Say the words iconic Italian motorcar to most petrol heads and most won’t think of the Fiat 500; they will automatically conjure up images of Ferrari, Lamborghini, Maserati. There’s nothing wrong with this of course, as these names represent the very best and quintessential luxury sports cars designed to make a lasting impression. They are also a testament to Italy’s strong sense of individual expression, extraordinary sense of style, design prowess and fiery passion.
Despite the attraction of cruising around in a testosterone powered super car, you get a very different response when you arrive in a Fiat 500 (cinquecento). One of the hottest selling and most popular cars ever to leave Italy during the 1960’s, the diminutive Fiat 500 is still impossible to ignore with its unpretentious looks and resonant sounds emanating from its two-cylinder, air-cooled engine.

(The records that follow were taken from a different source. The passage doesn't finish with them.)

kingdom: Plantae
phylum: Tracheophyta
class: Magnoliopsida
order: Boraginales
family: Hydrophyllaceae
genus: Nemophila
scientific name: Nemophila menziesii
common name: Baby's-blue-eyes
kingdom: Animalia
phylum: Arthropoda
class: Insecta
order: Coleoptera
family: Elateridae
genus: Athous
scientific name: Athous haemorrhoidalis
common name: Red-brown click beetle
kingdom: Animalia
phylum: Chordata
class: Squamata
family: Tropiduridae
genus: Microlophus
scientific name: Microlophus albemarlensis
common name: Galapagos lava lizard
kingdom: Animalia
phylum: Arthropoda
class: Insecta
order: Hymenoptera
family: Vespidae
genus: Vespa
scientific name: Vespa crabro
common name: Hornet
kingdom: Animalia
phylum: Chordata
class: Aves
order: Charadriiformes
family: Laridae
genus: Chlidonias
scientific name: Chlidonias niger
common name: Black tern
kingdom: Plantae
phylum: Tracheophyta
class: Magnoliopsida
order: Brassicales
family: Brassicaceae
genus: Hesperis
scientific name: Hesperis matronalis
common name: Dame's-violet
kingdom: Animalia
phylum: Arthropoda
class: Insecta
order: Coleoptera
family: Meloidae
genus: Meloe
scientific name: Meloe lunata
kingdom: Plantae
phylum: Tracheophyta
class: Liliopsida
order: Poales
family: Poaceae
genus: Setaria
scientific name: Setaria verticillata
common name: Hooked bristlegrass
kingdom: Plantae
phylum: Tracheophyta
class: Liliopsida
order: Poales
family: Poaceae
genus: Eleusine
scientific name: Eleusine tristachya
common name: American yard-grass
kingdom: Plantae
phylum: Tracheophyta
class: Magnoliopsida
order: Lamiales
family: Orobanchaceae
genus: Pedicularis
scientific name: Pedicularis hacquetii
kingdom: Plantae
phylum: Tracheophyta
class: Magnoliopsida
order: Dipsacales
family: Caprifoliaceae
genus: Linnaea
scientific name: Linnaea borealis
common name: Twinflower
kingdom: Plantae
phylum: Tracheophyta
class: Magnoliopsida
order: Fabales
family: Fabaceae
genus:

Designed by Dante Giacosa, the very first Fiat 500 was nicknamed the Topolino, which at the time of production, was one of the smallest cars in the world. These baby Fiats were produced from 1936 until 1955.
In all, over 500,000 models of the Topolino were sold, but in 1955 Fiat launched the mid size, rear wheel drive 600 that would later become the design basis for the new Fiat 500, which today ranks among Italian cult icons. On the 4th July 2007, exactly 50 years after the very first nuova 500 appeared, Fiat launched a new version, available in three models: Pop, Sport and Lounge. This new version, Fiat says, is “entertaining and practical, environmentally-friendly and accessible, but also appealing and full of fun.”
Its sheer ubiquity in Italy’s towns and cities means that they are never hard to find and whenever I see or hear one these classical icons, I find myself contemplating, completely suspended in a timeless silence as my thoughts rekindle powerful and wonderful memories of my childhood when I first became acquainted with the cinquecento. I vividly recall my summer visits to Puglia where I would get to ride in my grandfather’s treasured, pristine white cinquecento F.
First Test: 2012 Fiat 500
Riding around Taranto and Grottaglie in this little car that was made ideally for pottering through the narrow and cobbled streets of Italian towns and villages was certainly an indescribable pleasure. As well as its unusual looks and sounds, the cinquecento’s plastic interior also had a distinctive fragrance that was not uncommon among Fiats of that era.
Il piccolo grande cinquino, as it is affectionately known, has a special place in my heart. I am glad that it was recently ranked as a “car of its time that remains great today.” Moreover, the Fiat 500 “immobilised a nation, and since that nation was Italy it did it in a hyperactive and charismatic way.” What better way to remember this tiny, historic and ingeniously engineered car?
During its heyday it wasn’t just a car, it represented the richness of life that is so unique to Italy and Italians. There’s definitely a star quality to the cinquecento. But you don’t have to take my word for it – even Michael Schumacher apparently has one.